*SELECTED TEXT*.
· · ·
In so concluding, the Salt River court did not focus solely on the land ownership requirement and exclude external factors that helped determine the qualification’s disparate racial impact. Instead, we considered the external factors, but ultimately concluded that the statistics evidencing the disproportionate percentage of white landownership did not reflect racial discrimination and so failed to satisfy the “on account of race” requirement of the results test. As we noted, this conclusion was dictated by the Salt River plaintiffs’ admission that there was no evidence of discrimination as measured by the Senate Report factors, id. at 595-96, and their stipulation to “the nonexistence of virtually every circumstance which might indicate that landowner-only voting results in racial discrimination,” id. at 595, leaving only a bare statistical showing of disparate impact to support their Section 2 claim.
In light of these constraints, the Salt River court’s statement regarding the need for evidence of “a causal connection between the challenged voting practice and [a] prohibited discriminatory result,” id. (internal quotation marks omitted) (alteration in original), simply does not stand for the proposition that the practice must, “by itself,” cause the discriminatory result. Indeed, if it did, there would have been no need for the court to consider whether land ownership rates reflected racial discrimination or to assess other totality of the circumstances factors.
· · ·
*DATA EXCERPTS*.

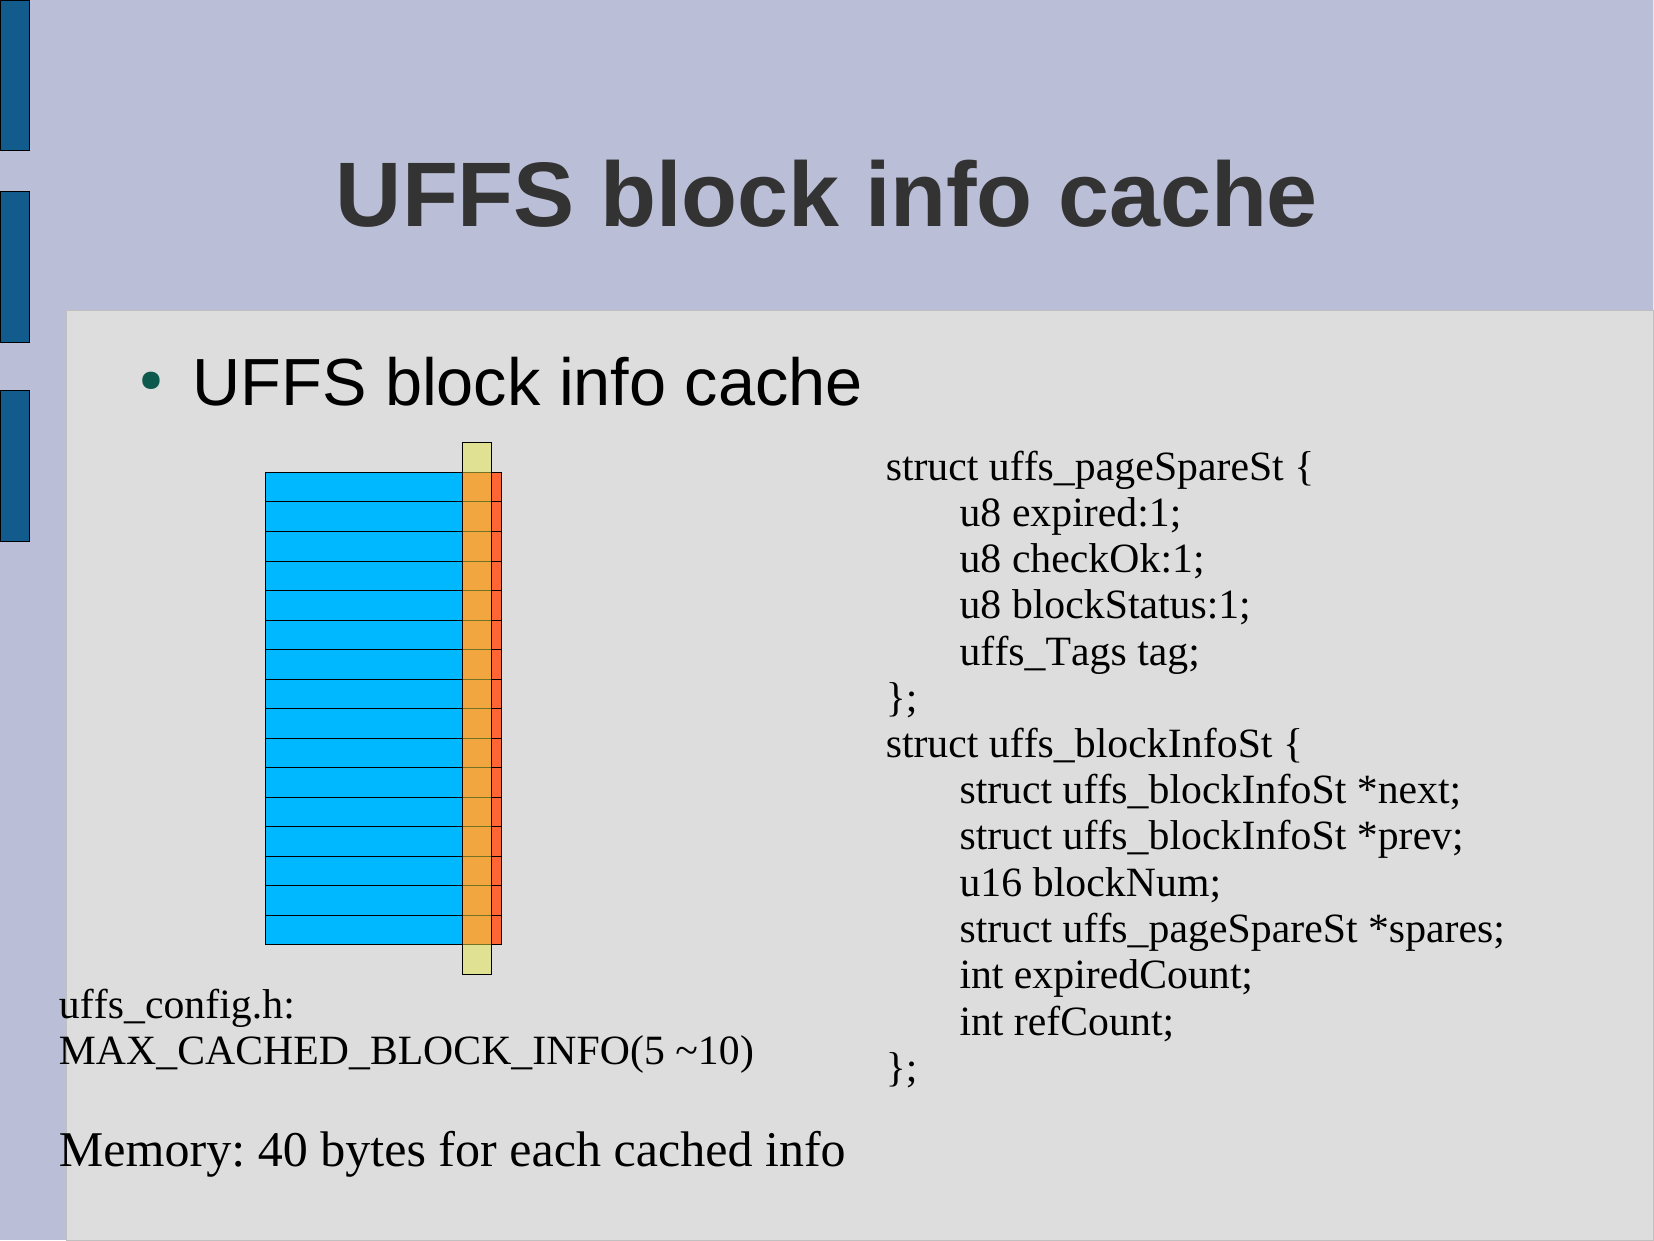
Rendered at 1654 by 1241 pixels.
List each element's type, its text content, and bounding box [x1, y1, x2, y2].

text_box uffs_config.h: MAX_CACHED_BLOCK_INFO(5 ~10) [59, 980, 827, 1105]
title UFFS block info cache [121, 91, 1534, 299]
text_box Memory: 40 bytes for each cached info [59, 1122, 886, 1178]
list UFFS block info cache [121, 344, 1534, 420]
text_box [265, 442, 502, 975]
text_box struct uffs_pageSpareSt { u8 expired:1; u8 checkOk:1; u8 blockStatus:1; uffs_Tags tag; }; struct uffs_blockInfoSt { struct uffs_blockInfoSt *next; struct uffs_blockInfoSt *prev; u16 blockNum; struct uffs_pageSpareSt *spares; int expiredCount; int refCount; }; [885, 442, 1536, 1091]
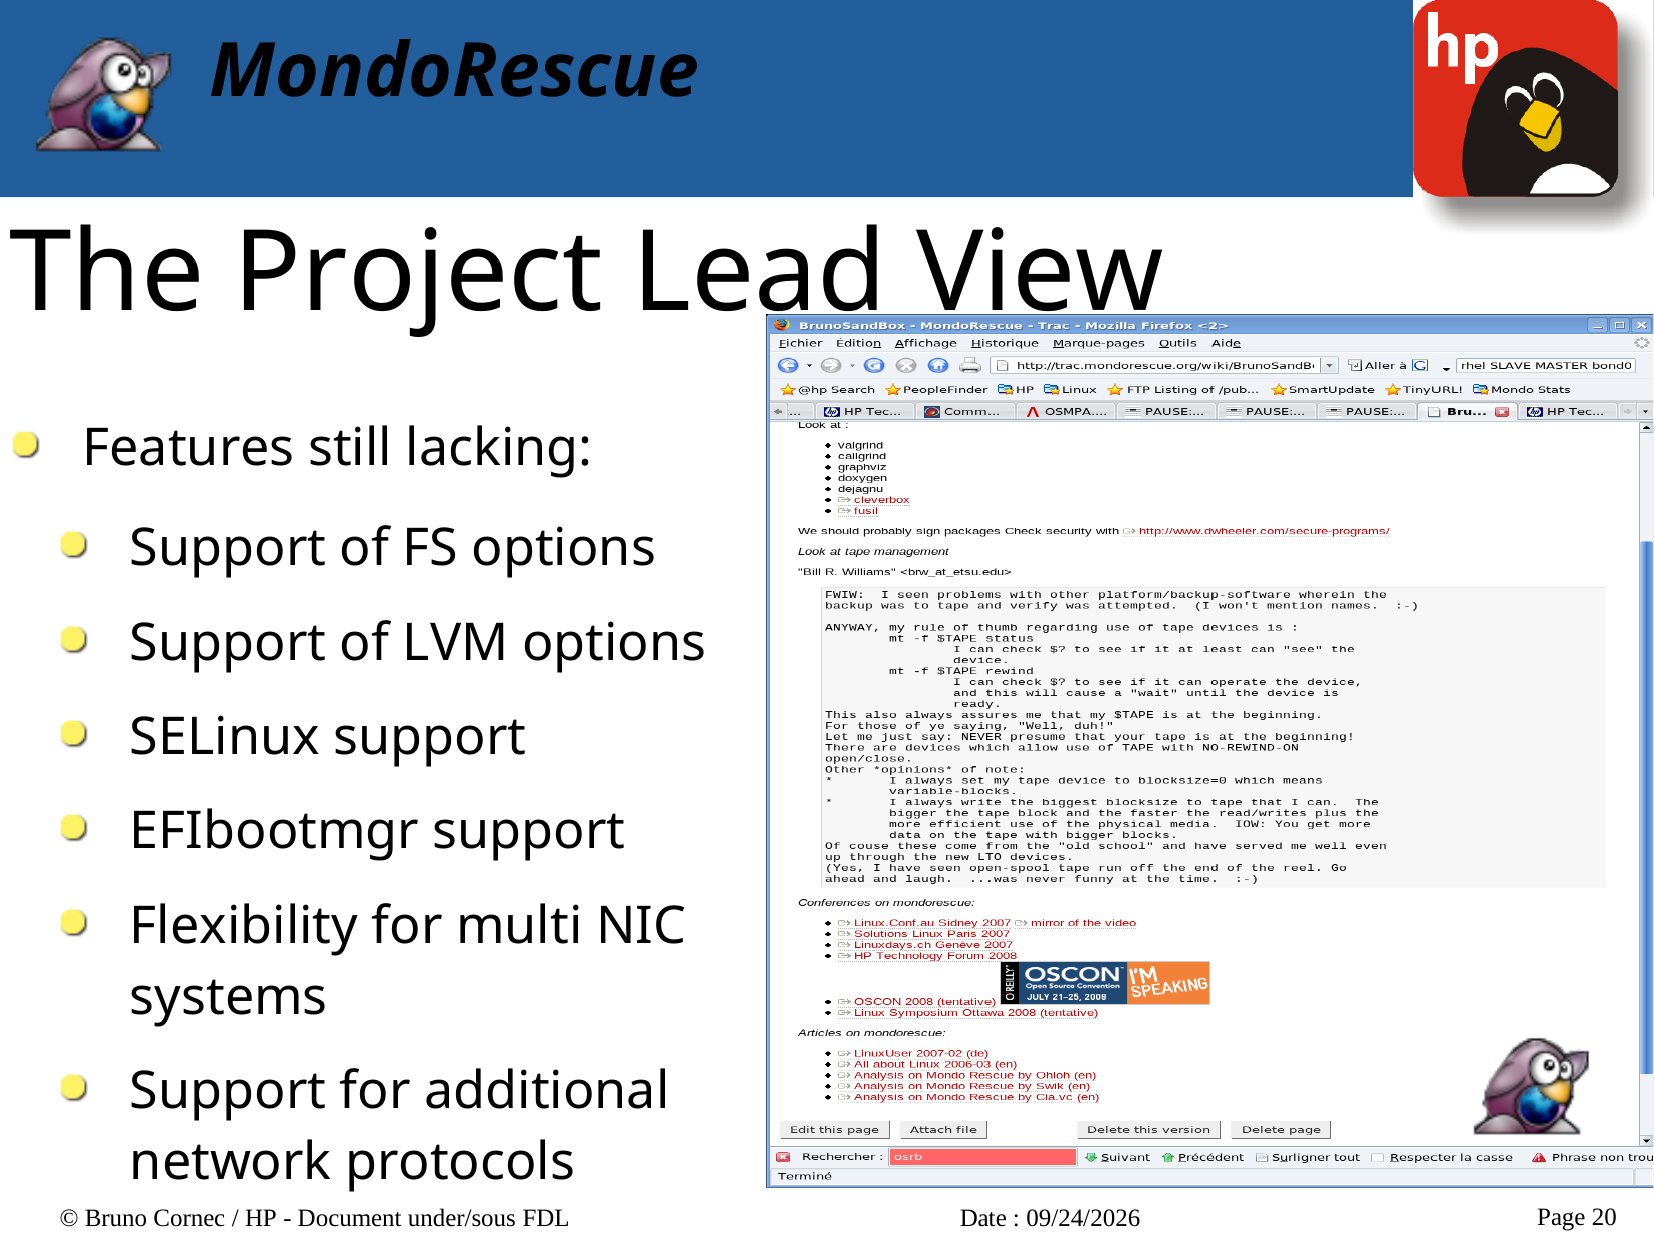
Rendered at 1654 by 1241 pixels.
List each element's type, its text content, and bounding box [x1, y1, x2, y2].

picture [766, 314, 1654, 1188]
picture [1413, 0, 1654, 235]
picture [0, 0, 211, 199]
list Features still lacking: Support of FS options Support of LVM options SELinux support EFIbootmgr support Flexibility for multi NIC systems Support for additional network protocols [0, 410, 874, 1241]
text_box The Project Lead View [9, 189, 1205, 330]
· · ·
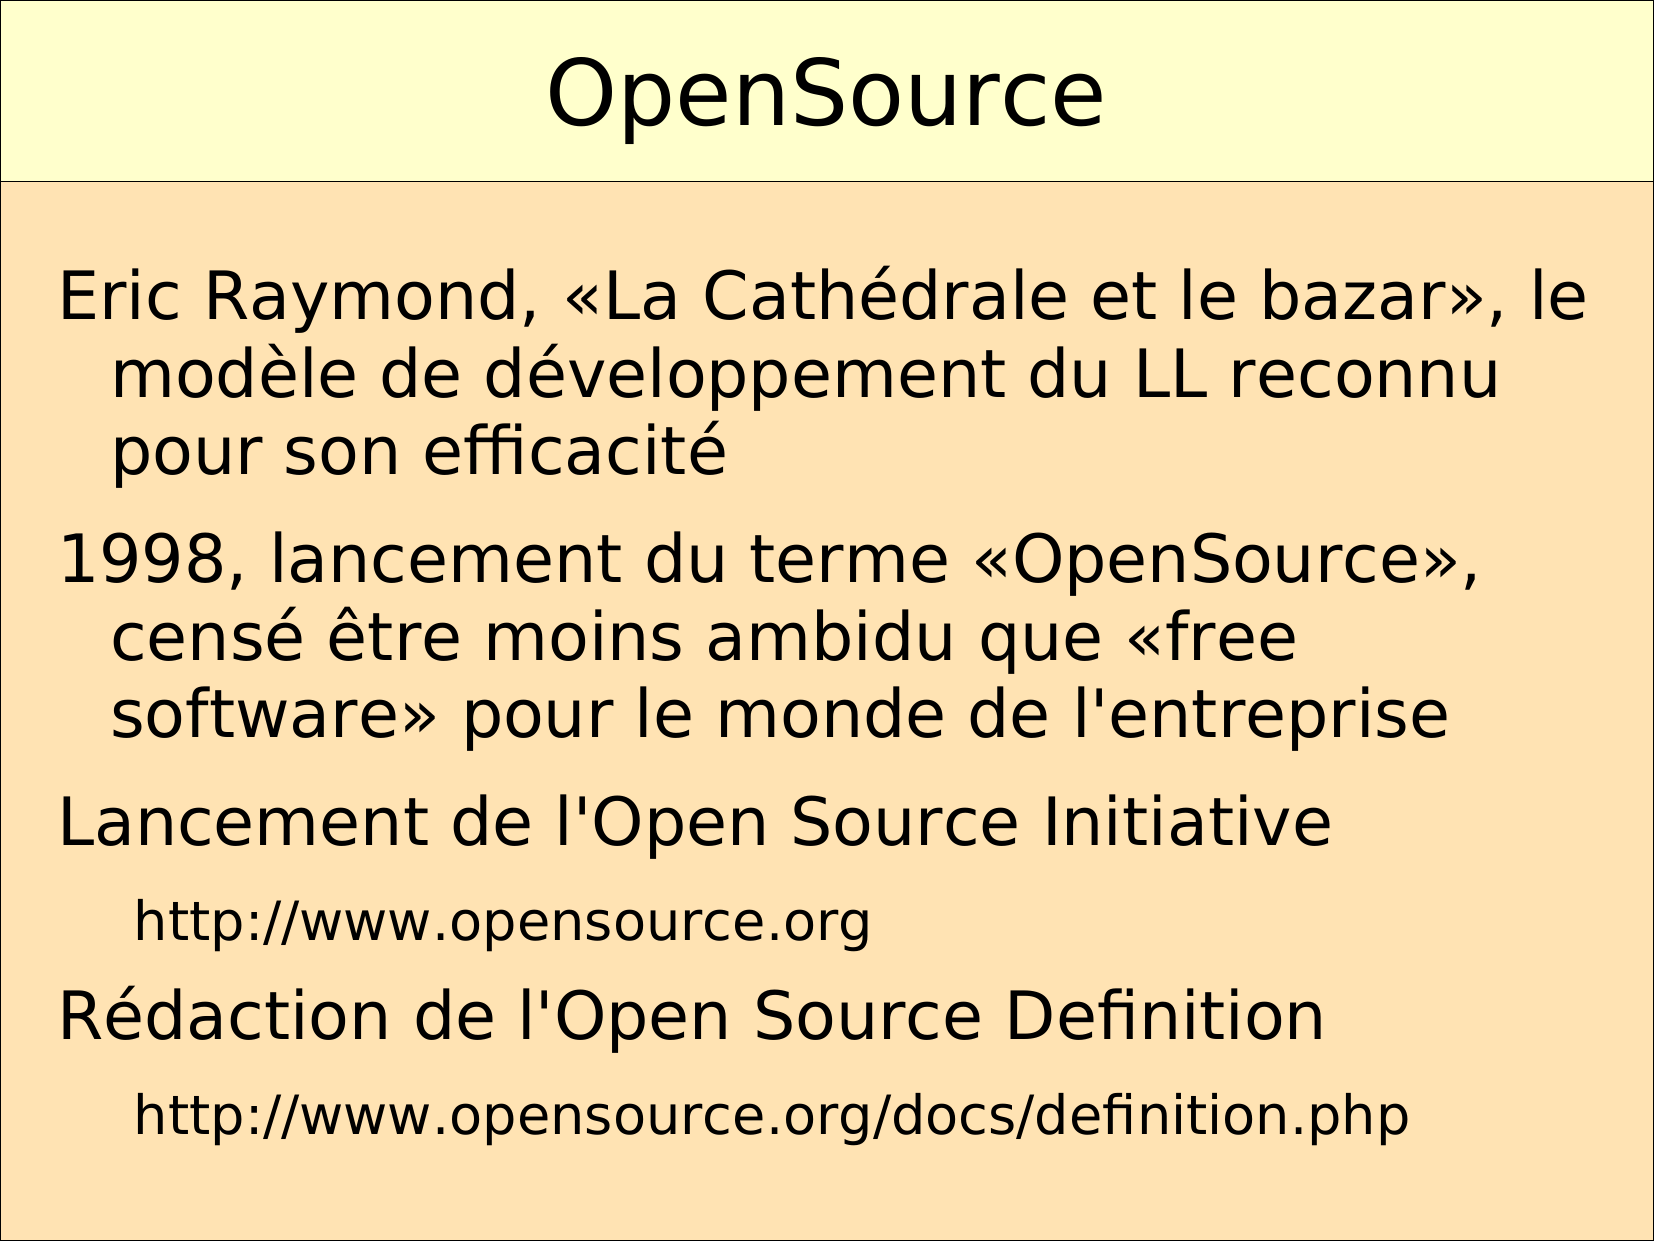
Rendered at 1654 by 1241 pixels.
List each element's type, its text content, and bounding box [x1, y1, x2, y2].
· · ·
*INSTRUCTIONS TO FOLLOW*.
Which words or phrases in the Salt River passage are set off in quotation marks? List each one. Rely only on the Salt River passage to respond.

*CORRECT RESPONSE*.
1. “on account of race”
2. “the nonexistence of virtually every circumstance which might indicate that landowner-only voting results in racial discrimination”
3. “a causal connection between the challenged voting practice and [a] prohibited discriminatory result”
4. “by itself”